Written by: Rogelio Legaspi, Journalist, AOPG

Robotic Process Automation (RPA) is a powerful tool in helping organisations turbocharge their digital transformation journeys. It speeds up business processes through automation, cuts operating costs and even improves employee productivity. Especially in the financial industry, RPA is revolutionising how businesses operate.

The technology itself has evolved dramatically to get where it is now. As Dan Ternes, Chief Technology Officer, Asia Pacific, Blue Prism, explained in an interview with DTA, two main factors have significantly contributed to the growth and progression of RPA: technological advancement and the change of mindset of the industry.

“In the past, the robots were doing 100% of the work and humans do something else. Now, what we’re seeing is we’ve added this concept of keeping the human in the loop, essentially its workflow, so that humans and the digital workers can collaborate, opening up more use cases,” explained Dan.

With this widening of scope for RPA usage, the mindset of the industry has changed in terms of how they can make use of the technology even more. For example, RPAs are now running much more complex tasks, and processes that are at the core of the business.

Many reasons are behind such a change in the industry. For one, organisations have become more confident with RPA, especially for Financial Services Institutions (FSIs), where businesses are built on trust. In addition, FSIs are under pressure to come up with solutions that address consumer-centricity. RPA can provide this competitive differentiator and help companies respond to the market dynamics, said Dan.

Aside from this, RPAs also help accelerate digital transformation for businesses in the industry, especially for the enablement of the remote workforce. “It’s about widening the access to digitally transform. From a tactical perspective, we actually see quite a lot of customers who used RPA to open up remote access for their employees. You know, that would have taken them months to do but managed to do it in days or weeks,” Dan added.

RPAs can also be a tool to improve regulatory compliance. For example, Dan said that companies can restrict access to data and ensure that data does not go to the wrong people. RPAs also follow a predefined process, ensuring consistent compliance to the rules and the policies that are set.

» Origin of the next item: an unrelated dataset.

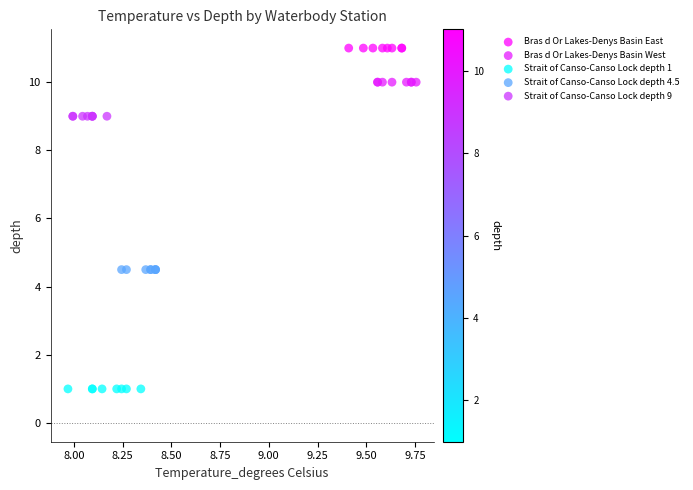

Which series reaches the maximum Y coordinate?

Bras d Or Lakes-Denys Basin East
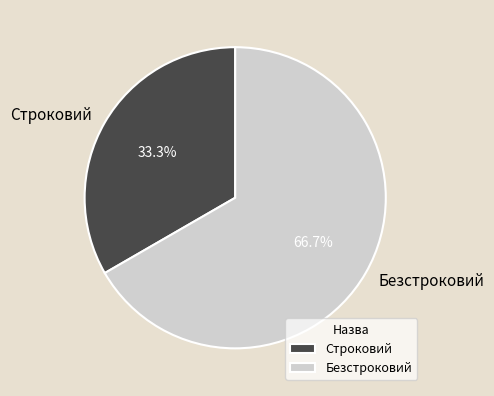

What percentage is the Строковий slice, to the nearest percent?

33%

He added that for investigation, RPAs will know exactly what went wrong and when it happened, an absolute gold for regulated industries.

As for the customers’ end, RPAs allow organisations to solve customer-centric problems, which, for Dan, is sometimes not a high enough priority. “For example, sometimes ATM machines fail, right? I tried to withdraw money and I don’t get my money. Our customers deploy RPAs in monitoring all of these ATM transactions. They’re identifying any failed withdrawals, then proactively text messages to the customer within three minutes. Previously, it would take seven days to get your money back. Now, the robots have refunded within 10 minutes,” added Dan.

Blue Prism provides enterprise RPA software for organisations, especially in the financial industry. According to Dan, what makes Blue Prism unique is that they don’t change version to version. Meaning, the critical automation capabilities are always there without any fees, featuring a unique pricing model where everyone else is charging.

“Security is another one and this is something that represents a massive focus over the years. Companies will know who can run what automation, in what departments, who’s got access to this at a small level and company-wide,” said Dan. “We also do testing better than a lot of people.”

For Dan, RPA still has a long way to run because the applications companies need are also evolving. He added that RPAs are broadening their scope to be the only way that organisations can pragmatically offer digital transformation and offer hybrid work models to employees. “There’s just no way they’re going to be able to do it through other integration or automation techniques,” Dan ended.